* [Using the information]:
[A] According to the passage on sports personalization, what can a platform introduce after a game to avoid overwhelming the user before surfacing related content?
[B] Continue the passage on sports personalization after its final sentence.
:: Document segment
Social and interactive engagement also offers valuable signals. If a user frequently engages with live polls, chats, or second-screen experiences, they may be more inclined to consume deeper analytical content. Conversely, a user who skips through pre-game coverage and avoids social features may prefer a more streamlined experience focused purely on live matches and highlights.
Once a platform has built a detailed fan profile, personalization can become much more effective. A fan who regularly watches Liverpool matches at 3 PM on Saturdays should see Liverpool pre-game coverage automatically surfaced on their home screen before kickoff. A user who prefers tactical analysis should be served in-depth match breakdowns and player stats after the game, rather than generic highlight reels.
Consistency across platforms is also critical. A fan who starts watching a match on their phone should be able to pick up where they left off on their smart TV — with a consistent and personalized content feed carried over between devices. Cross-platform personalization ensures that the user’s experience is seamless and connected, reinforcing engagement and reducing friction.
Handling real-time content spikes vs. evergreen recommendations
One of the biggest technical challenges in sports personalization is balancing real-time content spikes with evergreen recommendations. Unlike entertainment platforms, where traffic is relatively stable, sports platforms face enormous surges in traffic around live events. A major football match or a playoff game can drive millions of concurrent users onto a platform in a matter of minutes.
During a live event, the platform needs to shift to real-time mode. Live streams should be surfaced at the top of the home screen, along with key stats, alternate camera angles, and interactive features. Playback and authentication services need to scale rapidly to handle the surge in traffic without degrading performance.
After the game ends, the platform should pivot to post-match content — highlights, press conferences, and analysis. The challenge is to avoid user fatigue from over-personalization. A user who just watched a tense 90-minute match may not want to immediately see post-match interviews. Introducing a short cooldown period before surfacing related content can help maintain engagement without overwhelming the user.
::::
:: Exercise data
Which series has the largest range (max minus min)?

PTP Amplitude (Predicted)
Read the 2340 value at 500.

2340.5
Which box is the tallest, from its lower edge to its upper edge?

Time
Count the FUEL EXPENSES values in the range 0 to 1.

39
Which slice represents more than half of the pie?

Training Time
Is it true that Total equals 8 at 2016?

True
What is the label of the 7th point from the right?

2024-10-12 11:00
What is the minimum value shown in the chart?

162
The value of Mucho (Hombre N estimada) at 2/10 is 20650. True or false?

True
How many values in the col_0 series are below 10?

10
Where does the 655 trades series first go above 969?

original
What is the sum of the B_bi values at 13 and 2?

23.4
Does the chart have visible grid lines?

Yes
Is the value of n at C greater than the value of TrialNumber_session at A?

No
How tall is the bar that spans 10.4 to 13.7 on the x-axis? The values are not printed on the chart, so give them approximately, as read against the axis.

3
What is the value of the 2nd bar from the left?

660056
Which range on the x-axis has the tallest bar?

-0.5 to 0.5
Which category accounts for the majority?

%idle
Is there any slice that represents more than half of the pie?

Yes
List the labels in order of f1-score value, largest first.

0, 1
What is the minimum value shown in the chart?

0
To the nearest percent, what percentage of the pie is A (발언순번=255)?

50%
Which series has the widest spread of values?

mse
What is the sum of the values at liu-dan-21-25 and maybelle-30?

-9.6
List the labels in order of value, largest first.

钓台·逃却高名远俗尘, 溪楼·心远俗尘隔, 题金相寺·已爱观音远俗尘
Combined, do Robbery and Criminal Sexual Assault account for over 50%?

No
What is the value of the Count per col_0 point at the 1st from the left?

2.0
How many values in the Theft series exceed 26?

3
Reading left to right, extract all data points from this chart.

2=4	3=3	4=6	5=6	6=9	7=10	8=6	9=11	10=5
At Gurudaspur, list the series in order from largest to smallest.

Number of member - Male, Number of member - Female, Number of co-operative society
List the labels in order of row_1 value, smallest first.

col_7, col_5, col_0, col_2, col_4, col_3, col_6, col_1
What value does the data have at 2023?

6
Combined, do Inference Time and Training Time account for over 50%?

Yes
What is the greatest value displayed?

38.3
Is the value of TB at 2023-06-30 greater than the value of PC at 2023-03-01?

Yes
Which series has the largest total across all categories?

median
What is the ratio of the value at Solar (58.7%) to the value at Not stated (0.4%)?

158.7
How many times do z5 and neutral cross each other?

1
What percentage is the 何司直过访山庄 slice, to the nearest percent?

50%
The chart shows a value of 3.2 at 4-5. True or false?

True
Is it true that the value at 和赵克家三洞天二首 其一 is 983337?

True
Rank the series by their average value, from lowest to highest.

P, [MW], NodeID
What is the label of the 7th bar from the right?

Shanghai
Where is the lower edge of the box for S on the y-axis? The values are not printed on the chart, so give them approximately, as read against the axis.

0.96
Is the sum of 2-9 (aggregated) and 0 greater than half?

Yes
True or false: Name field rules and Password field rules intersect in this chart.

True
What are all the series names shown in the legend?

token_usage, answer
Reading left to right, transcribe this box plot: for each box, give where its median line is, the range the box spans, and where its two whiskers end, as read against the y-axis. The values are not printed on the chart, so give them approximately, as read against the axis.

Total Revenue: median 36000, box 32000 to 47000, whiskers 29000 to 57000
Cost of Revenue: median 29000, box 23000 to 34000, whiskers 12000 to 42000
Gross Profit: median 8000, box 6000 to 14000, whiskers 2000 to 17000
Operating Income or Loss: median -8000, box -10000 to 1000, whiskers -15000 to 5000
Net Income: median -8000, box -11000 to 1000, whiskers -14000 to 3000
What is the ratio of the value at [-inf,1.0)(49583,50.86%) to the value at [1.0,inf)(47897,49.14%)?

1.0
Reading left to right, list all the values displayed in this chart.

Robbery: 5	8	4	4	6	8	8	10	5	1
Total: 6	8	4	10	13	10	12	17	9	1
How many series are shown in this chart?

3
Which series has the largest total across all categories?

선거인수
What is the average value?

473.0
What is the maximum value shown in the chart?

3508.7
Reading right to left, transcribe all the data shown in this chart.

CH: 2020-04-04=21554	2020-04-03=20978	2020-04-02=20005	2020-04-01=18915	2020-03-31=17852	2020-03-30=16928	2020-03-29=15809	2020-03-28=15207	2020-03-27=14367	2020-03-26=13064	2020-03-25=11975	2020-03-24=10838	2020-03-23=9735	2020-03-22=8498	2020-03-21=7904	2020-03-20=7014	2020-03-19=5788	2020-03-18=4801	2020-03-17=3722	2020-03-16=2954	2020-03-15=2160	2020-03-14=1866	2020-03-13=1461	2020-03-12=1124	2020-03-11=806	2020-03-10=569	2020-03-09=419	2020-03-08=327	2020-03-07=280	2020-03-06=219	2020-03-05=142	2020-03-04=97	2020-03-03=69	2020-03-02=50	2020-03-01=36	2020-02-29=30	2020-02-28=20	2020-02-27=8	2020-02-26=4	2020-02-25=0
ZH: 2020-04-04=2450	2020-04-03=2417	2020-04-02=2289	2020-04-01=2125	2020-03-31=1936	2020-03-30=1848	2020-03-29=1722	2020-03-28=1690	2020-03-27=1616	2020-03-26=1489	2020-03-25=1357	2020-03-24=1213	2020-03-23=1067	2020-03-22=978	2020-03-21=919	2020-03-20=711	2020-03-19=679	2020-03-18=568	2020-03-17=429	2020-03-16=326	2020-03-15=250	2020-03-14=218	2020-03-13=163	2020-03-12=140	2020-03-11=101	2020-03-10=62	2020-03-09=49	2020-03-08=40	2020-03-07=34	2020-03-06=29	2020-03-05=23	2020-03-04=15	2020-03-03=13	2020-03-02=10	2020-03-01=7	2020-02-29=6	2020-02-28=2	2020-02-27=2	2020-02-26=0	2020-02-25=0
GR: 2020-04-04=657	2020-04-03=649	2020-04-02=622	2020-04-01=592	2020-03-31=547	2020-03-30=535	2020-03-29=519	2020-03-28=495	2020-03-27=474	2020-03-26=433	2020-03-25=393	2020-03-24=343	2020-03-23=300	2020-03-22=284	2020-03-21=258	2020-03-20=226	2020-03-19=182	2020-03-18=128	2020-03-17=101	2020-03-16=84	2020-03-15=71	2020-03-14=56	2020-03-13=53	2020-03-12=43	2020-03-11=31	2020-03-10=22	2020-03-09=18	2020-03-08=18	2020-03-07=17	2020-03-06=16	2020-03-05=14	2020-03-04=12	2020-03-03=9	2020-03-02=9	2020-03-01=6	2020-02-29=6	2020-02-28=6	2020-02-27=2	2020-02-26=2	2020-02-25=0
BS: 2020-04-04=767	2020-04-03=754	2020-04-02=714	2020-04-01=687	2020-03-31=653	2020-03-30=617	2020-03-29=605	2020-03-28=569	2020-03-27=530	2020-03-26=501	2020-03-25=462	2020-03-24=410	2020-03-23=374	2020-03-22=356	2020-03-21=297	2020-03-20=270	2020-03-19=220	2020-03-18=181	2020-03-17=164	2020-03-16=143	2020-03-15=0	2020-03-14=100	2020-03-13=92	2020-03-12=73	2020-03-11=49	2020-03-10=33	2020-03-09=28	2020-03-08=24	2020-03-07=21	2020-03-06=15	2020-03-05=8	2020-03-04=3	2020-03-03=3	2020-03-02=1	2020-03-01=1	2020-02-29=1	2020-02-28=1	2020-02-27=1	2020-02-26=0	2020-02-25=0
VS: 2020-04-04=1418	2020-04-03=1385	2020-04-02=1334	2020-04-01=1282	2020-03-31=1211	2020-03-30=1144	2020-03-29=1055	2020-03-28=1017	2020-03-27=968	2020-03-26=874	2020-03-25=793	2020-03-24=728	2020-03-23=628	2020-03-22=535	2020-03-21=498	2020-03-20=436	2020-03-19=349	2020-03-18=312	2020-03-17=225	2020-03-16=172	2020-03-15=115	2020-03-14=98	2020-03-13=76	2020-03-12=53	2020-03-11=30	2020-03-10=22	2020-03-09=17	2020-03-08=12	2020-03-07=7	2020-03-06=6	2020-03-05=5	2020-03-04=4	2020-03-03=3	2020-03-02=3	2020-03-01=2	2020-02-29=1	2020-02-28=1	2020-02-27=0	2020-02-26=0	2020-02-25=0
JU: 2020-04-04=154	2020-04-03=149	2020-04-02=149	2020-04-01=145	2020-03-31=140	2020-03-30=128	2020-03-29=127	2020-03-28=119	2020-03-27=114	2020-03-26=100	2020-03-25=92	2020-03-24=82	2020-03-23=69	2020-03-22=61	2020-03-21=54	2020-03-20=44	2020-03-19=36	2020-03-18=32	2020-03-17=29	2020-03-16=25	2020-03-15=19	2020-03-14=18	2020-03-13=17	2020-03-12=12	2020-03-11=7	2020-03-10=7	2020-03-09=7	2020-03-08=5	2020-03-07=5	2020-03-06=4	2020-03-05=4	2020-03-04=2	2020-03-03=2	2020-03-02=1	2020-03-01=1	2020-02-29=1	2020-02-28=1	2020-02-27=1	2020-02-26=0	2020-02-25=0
::::
* [List of answers]:
[A] A short cooldown period.

[B]
This dynamic shift from real-time to post-event content requires a sophisticated content management and delivery system. Personalization engines need to adjust not only based on the user’s preferences but also in response to the platform’s live content state. A fan who watches a goal on their phone should see that goal featured in the highlights section when they switch to their smart TV minutes later. Low-latency data processing and real-time event monitoring are essential to make this seamless experience possible.
Conclusion
Personalizing a sports streaming platform is significantly more complex than personalizing an entertainment service. Sports fans are tribal, emotionally invested, and highly selective about the content they consume. Traditional recommendation models based on content similarity don’t work in this environment. Instead, successful sports personalization depends on understanding;
- The user’s team loyalties.
- Their viewing behaviour.
- Their device usage, and social engagement patterns.
- The context of time.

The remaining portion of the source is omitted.